I love red inks, and Diamine Red Dragon has just won a place in my top three. I’ve had a lot of experience with J. Herbin, Iroshizuku, and Noodler’s inks, but, up until recently, had no experience with Diamine inks. I’d read many flattering things about them online, so I figured that I should give them a shot. The lovely folks at Diamine were nice enough to send over six bottles for review, and Red Dragon is the first of them.
To appeal to my tastes, an ink brand has to possess a certain set of qualities. They need to have bold, interesting colors with moderate to good shading; they should be resistant to feathering; and they need to be quick to dry on the paper I most often use them with. Noodler’s inks are often bold and interesting, but take forever to dry on higher quality paper. J Herbin inks possess tremendous shading potential, but are often watery and prone to feathering. Thus far, Diamine seems to possess each of the qualities that I’ve mentioned.
Red Dragon is a newly released color from Diamine – one that is just beginning to show up in US retailers. It is a fantastic orange red (as opposed to a pink red or purple red) with earthy overtones. It is aptly named, as it is bold and powerful, yet dignified in character. It is slightly darker than J Herbin 1670 – which I would describe as its closest competitor – and is similarly highly saturated. It has a moderate level of shading – enough to be appealing to those who like shading, but not so much to be distracting to those who prefer a solid line.
This ink has a nice level of readability. It’s not a blindingly bright red, like J Herbin Rouge Caroubier. Rather, it is pleasant to read on both bright white and off white paper, which makes it easy to use for daily writing. Like most red inks, it’s probably not appropriate for conservative business use, but it is unlikely to offend anyone. In such settings, it could easily be used for highlighting or proofing.

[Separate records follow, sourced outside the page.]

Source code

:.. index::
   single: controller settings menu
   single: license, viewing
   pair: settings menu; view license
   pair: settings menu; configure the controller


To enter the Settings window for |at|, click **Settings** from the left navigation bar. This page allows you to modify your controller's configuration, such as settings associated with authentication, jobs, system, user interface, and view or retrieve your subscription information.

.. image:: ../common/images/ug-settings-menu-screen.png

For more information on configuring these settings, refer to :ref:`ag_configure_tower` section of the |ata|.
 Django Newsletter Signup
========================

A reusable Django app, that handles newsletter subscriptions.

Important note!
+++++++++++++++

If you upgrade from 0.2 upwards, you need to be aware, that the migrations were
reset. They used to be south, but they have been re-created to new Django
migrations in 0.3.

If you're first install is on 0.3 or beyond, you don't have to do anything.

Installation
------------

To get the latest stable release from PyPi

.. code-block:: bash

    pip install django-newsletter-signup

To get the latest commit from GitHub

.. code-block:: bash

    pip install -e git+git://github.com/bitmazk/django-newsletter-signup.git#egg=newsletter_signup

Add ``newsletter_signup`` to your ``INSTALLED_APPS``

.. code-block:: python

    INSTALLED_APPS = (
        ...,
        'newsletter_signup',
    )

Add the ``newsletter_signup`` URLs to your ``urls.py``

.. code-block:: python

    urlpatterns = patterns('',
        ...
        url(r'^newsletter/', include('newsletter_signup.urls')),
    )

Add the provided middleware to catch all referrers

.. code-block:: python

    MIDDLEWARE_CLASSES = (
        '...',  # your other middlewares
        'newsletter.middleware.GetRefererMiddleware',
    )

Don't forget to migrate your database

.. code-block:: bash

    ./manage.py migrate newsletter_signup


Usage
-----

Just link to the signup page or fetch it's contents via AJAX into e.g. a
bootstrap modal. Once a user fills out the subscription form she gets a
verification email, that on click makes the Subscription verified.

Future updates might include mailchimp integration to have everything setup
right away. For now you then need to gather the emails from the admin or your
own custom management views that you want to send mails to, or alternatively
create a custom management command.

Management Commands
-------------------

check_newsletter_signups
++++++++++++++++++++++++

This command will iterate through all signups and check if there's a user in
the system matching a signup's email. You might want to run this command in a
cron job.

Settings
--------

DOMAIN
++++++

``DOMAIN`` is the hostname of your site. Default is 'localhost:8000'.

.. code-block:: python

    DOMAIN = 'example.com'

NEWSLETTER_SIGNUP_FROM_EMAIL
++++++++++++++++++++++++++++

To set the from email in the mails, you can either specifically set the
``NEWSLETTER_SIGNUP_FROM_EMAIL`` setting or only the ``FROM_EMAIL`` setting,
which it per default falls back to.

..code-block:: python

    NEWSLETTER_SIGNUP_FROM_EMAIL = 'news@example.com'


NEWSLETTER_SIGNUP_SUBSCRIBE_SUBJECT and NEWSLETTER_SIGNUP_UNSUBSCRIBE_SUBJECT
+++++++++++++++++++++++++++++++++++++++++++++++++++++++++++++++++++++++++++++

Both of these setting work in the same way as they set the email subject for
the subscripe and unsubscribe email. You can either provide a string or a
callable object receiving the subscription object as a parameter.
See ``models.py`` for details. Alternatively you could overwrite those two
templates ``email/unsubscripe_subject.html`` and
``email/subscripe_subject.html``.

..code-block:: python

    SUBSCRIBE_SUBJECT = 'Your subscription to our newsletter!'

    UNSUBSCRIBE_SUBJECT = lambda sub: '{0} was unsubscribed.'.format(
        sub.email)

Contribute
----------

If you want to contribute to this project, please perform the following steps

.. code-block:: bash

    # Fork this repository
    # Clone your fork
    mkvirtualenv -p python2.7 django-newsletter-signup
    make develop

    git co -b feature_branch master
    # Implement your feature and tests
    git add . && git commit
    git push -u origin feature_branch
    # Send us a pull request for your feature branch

The drying time for Red Dragon was quite acceptable. On the slow-drying Rhodia paper, it was dry to the touch at eight seconds. On garden-variety copier paper, it dried slightly more quickly at six seconds.
Show-though was noticeable on Moleskine journal paper and minimal on Rhodia paper, but in neither case did I find it bothersome. I did notice a small amount of bleed-through on the thin paper of a Moleskine cahier, but not on any of the other papers I tested.
Diamine inks are available in a 30ml plastic bottle and an 80ml glass bottle, both of which are utilitarian in appearance. The smaller plastic bottle has a neck that is very small in diameter. I found that some of my larger pens, like a Lamy 2000, would not fit all the way in, which made getting to the ink a bit of a challenge. My recommendation would be to go for the larger bottle.
Red Dragon has managed to unseat Iroshizuku Momiji as my second favorite red ink, which is something I never thought would happen. Its depth of character, good behavior, strong readability, and versatility put it just behind J. Herbin 1670 on my list, which is no small feat. I recommend it heartily.
Review Notes: for the wide strokes, I used a Lamy 1.9mm steel calligraphy nib on a Lamy Joy. For the narrow strokes, I used an EF steel nib on a Lamy Safari. The paper is Rhodia 80gsm from a No. 16 Rhodia Bloc Pad.
Note on this review: a sample of this ink was provided for review purposes by Diamine Ink.